Фрагмент текста:
○ ○ ○ ○
Игнорирование азов адекватного устройства государственности дорого обходится России
В период «спецоперации», хотя никакое военное положение официально не объявлено и военная цензура как будто не введена, тем не менее, не только прямо пропагандистские инструменты, но даже и основные СМИ, скажем так, «обычно» стремящиеся по возможности к объективной подаче информации, об ошибках и просчетах стараются говорить аккуратно, зачастую их практически затушевывая, а победы или даже надежды на них — непомерно и непропорционально реальным успехам возвеличивая. Вроде как, сейчас важнее вселять бодрость и уверенность. И получается, что информационное поле четко разделилось на, по большей части, практически лишь пропагандистские инструменты: «наши» и «их». Кто-то подводит под это и как бы резонное обоснование: правильно, мол, «на войне — как на войне», то есть, либо ты по одну сторону, либо по другую.
Вроде, верно. Но ведь спецоперация — не война. И главное: одно дело — выбор общей позиции, на какой ты стороне, и дело совсем другое — имеешь ли доступ к информации, к хоть сколько-нибудь объективным данным.
Сразу оговорю: то, о чем я говорю — не упрек исключительно в адрес своих. На публичном информационном поле Запада искажения объективной информации совсем не меньше. Но вот вопрос: допустим, мы — народ — дети малые, и нам объективная информация ни к чему, старшие и более умные, специально уполномоченные нам объяснят, куда идти и что делать. Ну а в центрах принятия решений — там-то чем кормятся в информационном смысле? Туда-то попадает ли гарантированно объективная, взвешенная и перепроверенная информация? Или, страшно даже предположить, не питаются ли они чрезвычайно «демократично» в информационном смысле из одного с нами общего котла? В который, добавлю, сами же ранее и дали указание добавлять побольше пряностей и «улучшителей вкуса», перебивающих истинный запах и вкус?
○ ○ ○ ○
Задание 1: Что, согласно фрагменту текста, официально не объявлено в период «спецоперации»?
Задание 2: Процитируйте из фрагмента текста отрывок между словами «Игнорирование азов адекватного» и «либо по другую.» включительно.
○ ○ ○ ○
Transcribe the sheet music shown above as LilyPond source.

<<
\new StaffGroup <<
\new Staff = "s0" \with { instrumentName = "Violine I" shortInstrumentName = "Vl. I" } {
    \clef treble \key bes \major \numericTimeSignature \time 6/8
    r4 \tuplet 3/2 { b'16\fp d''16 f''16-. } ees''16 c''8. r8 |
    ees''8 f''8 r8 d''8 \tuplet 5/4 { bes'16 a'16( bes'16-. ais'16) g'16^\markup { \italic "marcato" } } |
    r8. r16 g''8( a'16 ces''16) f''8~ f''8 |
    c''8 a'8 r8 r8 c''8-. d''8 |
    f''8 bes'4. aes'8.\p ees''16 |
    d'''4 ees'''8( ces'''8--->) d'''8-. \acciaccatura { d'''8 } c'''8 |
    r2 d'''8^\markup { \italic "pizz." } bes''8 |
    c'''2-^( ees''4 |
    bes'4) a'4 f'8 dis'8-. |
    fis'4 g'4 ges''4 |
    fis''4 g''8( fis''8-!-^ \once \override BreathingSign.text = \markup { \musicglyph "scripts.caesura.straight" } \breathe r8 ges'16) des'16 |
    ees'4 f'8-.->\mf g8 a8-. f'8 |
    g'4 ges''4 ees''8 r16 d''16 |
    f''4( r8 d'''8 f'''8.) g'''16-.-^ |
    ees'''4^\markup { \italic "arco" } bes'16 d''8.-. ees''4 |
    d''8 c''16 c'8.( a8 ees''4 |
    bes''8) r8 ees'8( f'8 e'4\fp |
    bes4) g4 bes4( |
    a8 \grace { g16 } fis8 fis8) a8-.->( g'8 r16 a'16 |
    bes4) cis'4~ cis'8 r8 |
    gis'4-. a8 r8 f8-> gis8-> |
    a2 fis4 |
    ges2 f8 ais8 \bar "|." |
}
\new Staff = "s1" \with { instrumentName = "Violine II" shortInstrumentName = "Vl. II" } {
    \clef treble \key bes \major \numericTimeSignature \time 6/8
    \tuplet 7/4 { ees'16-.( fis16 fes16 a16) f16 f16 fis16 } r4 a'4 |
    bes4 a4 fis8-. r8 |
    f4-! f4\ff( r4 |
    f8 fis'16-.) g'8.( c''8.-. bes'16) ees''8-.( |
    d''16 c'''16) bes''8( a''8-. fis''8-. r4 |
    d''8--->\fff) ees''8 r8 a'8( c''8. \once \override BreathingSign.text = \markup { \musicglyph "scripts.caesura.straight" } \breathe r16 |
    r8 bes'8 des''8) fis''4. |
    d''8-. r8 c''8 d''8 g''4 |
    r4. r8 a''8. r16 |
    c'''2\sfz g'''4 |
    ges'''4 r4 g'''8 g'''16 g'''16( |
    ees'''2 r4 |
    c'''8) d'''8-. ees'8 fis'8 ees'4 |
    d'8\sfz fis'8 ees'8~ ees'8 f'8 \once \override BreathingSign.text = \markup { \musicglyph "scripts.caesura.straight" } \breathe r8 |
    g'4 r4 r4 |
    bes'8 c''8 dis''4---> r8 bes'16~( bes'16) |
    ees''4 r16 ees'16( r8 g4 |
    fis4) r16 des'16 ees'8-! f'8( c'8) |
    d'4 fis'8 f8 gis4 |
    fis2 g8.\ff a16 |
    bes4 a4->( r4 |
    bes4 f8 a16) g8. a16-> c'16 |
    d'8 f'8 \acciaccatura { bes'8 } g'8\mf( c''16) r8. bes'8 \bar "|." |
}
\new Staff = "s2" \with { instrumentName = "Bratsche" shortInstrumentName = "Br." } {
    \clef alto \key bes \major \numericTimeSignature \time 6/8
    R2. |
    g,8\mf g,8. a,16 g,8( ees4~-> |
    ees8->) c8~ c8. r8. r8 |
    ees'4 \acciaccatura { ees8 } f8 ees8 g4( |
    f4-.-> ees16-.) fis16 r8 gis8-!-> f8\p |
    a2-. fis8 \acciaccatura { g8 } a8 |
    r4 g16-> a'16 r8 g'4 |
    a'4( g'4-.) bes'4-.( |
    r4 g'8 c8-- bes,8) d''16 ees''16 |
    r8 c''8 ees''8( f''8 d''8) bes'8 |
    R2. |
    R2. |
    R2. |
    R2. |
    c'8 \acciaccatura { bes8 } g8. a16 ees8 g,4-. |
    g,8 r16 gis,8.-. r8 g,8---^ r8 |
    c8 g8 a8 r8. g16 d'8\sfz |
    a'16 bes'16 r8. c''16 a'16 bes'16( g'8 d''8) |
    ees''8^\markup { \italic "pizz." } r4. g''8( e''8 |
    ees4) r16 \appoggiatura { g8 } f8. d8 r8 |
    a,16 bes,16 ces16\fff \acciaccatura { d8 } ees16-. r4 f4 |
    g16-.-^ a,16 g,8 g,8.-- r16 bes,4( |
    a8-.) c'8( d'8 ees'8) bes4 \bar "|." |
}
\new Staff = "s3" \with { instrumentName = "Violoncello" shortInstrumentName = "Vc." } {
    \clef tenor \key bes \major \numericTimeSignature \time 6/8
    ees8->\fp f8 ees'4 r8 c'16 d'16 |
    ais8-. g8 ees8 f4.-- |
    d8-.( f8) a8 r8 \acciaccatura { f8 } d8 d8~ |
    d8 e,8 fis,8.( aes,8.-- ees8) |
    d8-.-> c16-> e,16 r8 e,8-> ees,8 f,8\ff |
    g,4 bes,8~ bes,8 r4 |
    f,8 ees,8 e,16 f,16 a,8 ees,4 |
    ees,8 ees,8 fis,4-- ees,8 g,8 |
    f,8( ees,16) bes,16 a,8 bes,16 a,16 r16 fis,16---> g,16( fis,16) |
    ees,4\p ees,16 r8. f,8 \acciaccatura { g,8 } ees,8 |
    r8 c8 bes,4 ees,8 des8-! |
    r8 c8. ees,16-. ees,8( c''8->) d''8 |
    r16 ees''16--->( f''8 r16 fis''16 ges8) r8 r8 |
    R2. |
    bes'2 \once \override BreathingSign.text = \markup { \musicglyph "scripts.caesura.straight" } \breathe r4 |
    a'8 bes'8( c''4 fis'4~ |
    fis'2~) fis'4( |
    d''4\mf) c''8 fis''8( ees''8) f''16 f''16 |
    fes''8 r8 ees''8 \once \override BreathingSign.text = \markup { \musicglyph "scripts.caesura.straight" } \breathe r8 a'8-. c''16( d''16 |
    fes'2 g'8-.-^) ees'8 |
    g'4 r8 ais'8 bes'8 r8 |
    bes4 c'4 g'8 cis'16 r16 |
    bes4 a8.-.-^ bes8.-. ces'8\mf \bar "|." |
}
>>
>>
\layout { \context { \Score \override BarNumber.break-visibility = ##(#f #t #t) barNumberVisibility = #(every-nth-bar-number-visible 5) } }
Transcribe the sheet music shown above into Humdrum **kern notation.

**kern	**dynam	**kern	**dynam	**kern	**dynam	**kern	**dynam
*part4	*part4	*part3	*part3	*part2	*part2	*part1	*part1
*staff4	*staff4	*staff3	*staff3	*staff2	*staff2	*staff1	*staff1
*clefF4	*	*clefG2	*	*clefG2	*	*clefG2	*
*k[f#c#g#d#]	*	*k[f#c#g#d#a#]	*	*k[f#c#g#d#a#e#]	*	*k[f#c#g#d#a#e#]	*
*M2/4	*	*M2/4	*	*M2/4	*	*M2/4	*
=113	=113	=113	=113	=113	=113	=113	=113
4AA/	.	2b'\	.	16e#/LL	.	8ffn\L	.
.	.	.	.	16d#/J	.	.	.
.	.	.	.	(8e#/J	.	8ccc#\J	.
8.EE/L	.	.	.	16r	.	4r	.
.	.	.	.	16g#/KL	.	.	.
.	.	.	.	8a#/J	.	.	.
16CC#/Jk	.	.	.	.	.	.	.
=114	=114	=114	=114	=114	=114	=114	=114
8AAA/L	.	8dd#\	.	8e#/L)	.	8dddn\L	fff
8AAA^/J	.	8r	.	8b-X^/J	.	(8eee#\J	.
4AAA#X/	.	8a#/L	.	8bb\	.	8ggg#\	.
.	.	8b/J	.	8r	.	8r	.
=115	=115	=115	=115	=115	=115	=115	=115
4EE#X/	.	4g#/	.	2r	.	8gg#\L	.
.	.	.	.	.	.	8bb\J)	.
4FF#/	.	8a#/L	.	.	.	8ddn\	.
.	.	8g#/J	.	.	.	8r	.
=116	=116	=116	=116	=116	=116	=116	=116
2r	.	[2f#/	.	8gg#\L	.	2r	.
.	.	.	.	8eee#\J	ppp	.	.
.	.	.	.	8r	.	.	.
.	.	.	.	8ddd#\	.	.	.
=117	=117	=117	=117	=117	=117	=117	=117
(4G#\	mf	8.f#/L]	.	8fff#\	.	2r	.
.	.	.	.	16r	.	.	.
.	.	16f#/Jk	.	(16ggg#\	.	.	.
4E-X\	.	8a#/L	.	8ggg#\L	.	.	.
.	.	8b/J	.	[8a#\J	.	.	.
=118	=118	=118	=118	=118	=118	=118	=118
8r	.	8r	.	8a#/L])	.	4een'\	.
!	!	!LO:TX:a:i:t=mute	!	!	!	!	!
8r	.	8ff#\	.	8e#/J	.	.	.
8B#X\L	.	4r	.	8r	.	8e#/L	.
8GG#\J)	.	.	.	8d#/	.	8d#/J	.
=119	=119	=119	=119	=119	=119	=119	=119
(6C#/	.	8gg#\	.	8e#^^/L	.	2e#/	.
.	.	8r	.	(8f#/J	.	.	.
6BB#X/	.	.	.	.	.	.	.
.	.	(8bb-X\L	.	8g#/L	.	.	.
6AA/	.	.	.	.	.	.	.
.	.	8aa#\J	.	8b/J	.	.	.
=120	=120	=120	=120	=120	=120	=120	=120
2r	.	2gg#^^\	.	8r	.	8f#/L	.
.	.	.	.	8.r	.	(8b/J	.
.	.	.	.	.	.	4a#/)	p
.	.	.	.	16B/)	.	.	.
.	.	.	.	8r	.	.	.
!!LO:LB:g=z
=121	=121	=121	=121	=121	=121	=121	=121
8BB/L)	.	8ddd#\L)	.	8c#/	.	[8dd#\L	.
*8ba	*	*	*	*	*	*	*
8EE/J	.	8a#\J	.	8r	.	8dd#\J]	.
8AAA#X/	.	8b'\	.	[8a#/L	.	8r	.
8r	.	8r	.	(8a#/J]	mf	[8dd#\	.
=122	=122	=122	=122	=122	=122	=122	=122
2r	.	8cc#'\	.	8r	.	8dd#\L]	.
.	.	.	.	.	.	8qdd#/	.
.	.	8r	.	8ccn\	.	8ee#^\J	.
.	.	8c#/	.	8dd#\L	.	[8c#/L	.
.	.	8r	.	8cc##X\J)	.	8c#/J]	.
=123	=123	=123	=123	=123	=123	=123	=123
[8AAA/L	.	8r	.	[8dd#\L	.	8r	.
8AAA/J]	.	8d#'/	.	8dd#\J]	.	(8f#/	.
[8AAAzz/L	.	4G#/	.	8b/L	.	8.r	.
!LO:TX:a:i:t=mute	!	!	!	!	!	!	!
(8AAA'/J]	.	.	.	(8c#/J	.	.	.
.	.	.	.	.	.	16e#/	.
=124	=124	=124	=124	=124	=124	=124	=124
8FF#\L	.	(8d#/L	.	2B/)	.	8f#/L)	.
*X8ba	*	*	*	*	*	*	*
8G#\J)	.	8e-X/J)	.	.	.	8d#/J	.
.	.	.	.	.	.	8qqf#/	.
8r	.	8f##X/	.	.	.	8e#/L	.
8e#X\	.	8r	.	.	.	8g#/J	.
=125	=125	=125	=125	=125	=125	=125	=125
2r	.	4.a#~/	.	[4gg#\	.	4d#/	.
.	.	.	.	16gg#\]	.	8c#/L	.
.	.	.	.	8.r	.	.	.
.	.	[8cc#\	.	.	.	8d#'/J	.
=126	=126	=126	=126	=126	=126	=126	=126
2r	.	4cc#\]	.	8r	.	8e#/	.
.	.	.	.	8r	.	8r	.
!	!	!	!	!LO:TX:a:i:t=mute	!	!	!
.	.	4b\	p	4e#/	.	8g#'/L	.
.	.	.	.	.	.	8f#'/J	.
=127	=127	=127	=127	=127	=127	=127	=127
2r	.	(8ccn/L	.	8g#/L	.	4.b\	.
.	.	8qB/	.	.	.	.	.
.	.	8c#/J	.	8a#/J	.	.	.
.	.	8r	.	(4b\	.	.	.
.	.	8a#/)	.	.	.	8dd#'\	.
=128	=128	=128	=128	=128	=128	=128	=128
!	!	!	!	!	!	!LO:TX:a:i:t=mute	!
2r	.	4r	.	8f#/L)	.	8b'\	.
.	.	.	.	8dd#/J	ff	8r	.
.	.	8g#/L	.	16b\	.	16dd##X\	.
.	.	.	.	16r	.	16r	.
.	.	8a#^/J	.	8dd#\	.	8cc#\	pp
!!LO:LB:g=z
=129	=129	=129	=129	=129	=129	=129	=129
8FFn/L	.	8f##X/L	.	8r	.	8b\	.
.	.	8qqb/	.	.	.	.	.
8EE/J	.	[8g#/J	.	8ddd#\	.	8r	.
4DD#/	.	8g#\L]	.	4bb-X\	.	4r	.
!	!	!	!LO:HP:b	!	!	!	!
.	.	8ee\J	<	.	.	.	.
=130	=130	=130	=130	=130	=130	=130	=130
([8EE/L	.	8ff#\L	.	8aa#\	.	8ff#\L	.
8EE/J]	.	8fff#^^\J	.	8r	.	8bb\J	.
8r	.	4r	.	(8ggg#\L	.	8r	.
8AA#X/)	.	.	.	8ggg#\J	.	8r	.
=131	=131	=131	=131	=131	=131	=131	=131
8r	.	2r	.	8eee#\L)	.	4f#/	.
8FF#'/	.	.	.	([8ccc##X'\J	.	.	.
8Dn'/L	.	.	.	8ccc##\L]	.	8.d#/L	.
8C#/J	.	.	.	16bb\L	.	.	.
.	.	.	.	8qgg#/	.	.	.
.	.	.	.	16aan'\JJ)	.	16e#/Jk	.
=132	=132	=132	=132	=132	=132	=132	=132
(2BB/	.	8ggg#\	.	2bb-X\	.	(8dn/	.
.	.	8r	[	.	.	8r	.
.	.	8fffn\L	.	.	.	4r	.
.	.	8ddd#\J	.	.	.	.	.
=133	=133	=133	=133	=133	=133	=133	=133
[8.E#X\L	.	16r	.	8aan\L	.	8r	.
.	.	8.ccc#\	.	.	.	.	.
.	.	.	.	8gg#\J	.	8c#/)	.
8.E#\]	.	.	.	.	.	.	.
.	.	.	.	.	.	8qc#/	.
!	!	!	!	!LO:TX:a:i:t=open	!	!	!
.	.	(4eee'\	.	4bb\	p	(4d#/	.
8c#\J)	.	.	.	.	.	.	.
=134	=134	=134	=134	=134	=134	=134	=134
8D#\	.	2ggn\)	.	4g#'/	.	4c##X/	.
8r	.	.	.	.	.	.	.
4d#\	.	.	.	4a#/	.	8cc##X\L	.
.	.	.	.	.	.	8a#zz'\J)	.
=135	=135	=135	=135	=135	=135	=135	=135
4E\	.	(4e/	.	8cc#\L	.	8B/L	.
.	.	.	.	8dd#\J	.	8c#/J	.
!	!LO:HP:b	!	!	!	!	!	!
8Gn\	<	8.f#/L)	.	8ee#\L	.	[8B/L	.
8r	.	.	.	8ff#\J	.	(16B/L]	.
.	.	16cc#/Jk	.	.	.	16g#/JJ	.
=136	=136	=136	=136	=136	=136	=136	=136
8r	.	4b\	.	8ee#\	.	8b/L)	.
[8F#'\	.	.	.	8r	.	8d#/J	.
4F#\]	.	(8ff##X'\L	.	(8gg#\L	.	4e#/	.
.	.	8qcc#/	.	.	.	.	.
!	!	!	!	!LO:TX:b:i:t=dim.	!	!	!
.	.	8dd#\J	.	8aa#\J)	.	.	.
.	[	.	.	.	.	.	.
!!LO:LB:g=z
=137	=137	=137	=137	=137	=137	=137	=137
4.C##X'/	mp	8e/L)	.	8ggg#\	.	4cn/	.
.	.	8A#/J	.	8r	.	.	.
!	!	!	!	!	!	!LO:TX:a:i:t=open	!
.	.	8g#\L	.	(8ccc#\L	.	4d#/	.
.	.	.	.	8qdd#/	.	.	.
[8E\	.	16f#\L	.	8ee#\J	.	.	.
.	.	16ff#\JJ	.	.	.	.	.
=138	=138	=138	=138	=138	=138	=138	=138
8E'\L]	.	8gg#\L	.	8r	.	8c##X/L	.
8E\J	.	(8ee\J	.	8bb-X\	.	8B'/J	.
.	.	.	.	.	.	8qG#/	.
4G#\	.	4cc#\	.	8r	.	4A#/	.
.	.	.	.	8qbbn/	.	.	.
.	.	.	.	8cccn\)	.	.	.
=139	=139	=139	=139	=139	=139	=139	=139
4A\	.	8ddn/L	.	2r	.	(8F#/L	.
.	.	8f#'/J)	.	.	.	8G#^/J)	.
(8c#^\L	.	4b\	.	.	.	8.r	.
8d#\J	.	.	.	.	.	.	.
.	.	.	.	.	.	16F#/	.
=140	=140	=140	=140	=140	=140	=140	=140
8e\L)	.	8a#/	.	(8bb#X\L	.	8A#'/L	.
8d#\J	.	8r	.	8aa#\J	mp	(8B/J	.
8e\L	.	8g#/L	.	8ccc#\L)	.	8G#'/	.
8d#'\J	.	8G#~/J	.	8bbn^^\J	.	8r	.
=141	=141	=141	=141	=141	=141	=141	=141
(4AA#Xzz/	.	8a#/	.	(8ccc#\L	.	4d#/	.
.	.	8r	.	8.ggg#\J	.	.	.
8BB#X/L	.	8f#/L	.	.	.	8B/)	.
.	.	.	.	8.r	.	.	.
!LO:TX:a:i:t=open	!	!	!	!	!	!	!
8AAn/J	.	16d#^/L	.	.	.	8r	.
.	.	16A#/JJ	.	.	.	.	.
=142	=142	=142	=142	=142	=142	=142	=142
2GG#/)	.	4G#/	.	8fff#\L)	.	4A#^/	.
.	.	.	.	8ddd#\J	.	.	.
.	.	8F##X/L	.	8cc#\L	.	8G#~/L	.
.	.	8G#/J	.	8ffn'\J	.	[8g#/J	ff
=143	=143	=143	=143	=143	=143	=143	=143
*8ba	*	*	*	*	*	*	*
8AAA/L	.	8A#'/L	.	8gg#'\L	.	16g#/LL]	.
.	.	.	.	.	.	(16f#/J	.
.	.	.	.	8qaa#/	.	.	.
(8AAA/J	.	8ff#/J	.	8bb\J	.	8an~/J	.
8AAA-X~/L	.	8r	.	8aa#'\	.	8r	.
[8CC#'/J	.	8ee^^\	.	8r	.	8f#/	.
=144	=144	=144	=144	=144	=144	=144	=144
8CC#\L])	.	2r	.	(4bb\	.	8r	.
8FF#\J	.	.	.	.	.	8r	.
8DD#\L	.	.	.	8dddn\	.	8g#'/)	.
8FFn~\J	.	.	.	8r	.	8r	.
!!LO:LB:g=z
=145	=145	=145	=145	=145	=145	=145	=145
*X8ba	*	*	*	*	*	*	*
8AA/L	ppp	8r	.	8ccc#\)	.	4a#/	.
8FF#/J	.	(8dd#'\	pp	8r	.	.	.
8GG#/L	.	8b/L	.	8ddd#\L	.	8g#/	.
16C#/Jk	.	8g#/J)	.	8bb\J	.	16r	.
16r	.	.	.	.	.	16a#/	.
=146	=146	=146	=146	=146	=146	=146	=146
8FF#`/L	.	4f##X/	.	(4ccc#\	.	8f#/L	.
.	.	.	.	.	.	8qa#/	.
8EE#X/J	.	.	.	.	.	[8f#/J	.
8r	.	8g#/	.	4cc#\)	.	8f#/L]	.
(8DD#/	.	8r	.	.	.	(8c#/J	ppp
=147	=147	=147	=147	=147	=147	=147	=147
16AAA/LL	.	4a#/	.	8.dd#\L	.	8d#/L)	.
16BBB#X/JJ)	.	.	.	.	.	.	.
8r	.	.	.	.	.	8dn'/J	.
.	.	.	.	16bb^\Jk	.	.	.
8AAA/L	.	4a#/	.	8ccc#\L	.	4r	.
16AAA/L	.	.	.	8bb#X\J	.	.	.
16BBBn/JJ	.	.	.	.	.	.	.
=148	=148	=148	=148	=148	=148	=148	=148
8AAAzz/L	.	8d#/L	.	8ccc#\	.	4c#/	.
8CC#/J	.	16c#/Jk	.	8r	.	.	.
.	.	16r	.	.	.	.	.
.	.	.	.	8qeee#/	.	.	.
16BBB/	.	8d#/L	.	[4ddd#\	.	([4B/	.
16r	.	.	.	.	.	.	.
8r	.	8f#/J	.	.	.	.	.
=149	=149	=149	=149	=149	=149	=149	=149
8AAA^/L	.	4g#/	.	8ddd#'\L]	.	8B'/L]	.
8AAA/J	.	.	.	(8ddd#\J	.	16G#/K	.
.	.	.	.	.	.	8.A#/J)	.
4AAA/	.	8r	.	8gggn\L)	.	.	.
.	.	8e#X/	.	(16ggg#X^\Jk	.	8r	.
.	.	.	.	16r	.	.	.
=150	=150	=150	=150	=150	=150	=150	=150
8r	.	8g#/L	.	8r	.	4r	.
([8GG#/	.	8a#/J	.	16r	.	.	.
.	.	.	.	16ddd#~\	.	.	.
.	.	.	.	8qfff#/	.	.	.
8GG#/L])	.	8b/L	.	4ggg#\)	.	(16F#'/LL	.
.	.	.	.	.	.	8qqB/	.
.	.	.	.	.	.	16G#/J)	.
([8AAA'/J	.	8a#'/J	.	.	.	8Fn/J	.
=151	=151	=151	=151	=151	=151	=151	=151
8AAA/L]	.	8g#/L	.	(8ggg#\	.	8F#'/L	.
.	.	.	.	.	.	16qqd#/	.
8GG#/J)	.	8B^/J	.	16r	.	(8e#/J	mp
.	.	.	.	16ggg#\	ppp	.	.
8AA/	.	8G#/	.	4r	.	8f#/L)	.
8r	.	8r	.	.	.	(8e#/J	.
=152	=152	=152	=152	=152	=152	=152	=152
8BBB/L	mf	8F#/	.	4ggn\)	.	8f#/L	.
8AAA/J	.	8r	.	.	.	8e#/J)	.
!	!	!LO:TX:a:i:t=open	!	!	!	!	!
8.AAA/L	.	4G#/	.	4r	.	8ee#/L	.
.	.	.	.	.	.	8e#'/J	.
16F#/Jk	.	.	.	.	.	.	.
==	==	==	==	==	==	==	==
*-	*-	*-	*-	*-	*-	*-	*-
○ ○ ○ ○
Результат 1: Военное положение.

Результат 2:
Игнорирование азов адекватного устройства государственности дорого обходится России
В период «спецоперации», хотя никакое военное положение официально не объявлено и военная цензура как будто не введена, тем не менее, не только прямо пропагандистские инструменты, но даже и основные СМИ, скажем так, «обычно» стремящиеся по возможности к объективной подаче информации, об ошибках и просчетах стараются говорить аккуратно, зачастую их практически затушевывая, а победы или даже надежды на них — непомерно и непропорционально реальным успехам возвеличивая. Вроде как, сейчас важнее вселять бодрость и уверенность. И получается, что информационное поле четко разделилось на, по большей части, практически лишь пропагандистские инструменты: «наши» и «их». Кто-то подводит под это и как бы резонное обоснование: правильно, мол, «на войне — как на войне», то есть, либо ты по одну сторону, либо по другую.